Summary

  • The ease with which you can localize a program's user interface is a good indication of whether the underlying code is properly internationalized.
  • Win32 resource files are a convenient mechanism for isolating, editing, and compiling the localizable elements of a program's user interface. To create a different language edition of a program, you need only change the resources.
  • The Win32 SDK contains tools for creating, editing, and compiling resources. Microsoft Visual C++ 2 integrates these tools into a single editing environment.
  • Win32 resource strings are compiled into Unicode format, but the .RC file format is still commonly expressed in Windows character sets. You can compile multilingual resources encompassing different character sets using the RC compiler that comes with the Win32 SDK.
  • A good localization tool for an ongoing project tracks when developers add, change, or delete user interface elements in the application. It also minimizes common mistakes made by translators and provides context information and database suggestions to increase translation accuracy and speed.

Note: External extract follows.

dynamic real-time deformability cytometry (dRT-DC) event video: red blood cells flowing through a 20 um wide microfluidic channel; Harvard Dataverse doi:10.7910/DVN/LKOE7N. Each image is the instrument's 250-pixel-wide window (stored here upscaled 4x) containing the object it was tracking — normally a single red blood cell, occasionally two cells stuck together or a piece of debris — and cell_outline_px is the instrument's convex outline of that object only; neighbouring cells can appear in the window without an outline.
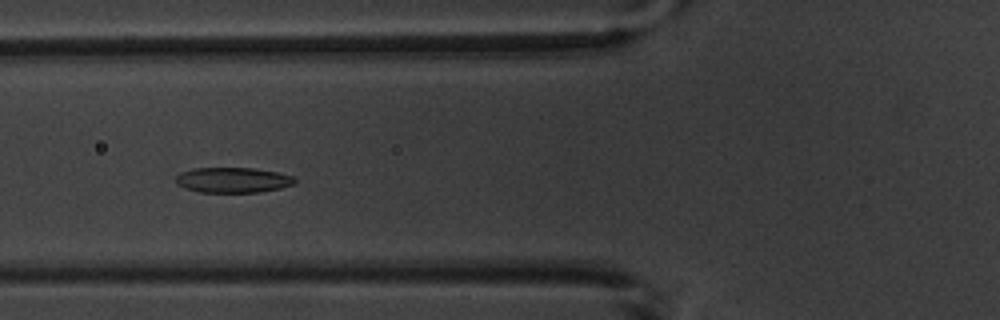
{"species": "common noctule bat (a hibernating species)", "species_latin": "Nyctalus noctula", "temperature_condition": "warm", "stored_images_in_passage": 16, "segment_of_instrument_passage": [1, 2], "camera_frame_rate_fps": 3000, "um_per_image_px": 0.085, "animal": {"sex": "male", "body_mass_g": 20.1, "forearm_length_mm": 53.5}, "frame": {"image": 1, "passage_image": 6, "time_ms": 5.667, "image_size_px": [1000, 320], "cell_outline_px": [[296, 184], [280, 188], [260, 192], [200, 192], [184, 188], [176, 184], [172, 180], [180, 172], [192, 168], [256, 168], [296, 176]], "centroid_in_image_um": [19.78, 15.3], "position_along_channel_um": 106.0, "area_um2": 17.86}}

  • Designing your native-language dialog boxes with room to spare minimizes time spent resizing them.
  • Message tables conveniently store alert and error messages that contain more than one replacement parameter. Message tables can contain text in multiple languages and character sets.
  • You should store localizable constants, but not strings, in RCDATA resources.
  • Because resources in Win32 are indexed by language as well as by type and name, you can compile multiple-language resources in a single executable or into separate DLLs and switch the language of your program's user interface at run time.
  • A version stamp can be used to declare which languages a given executable or DLL supports.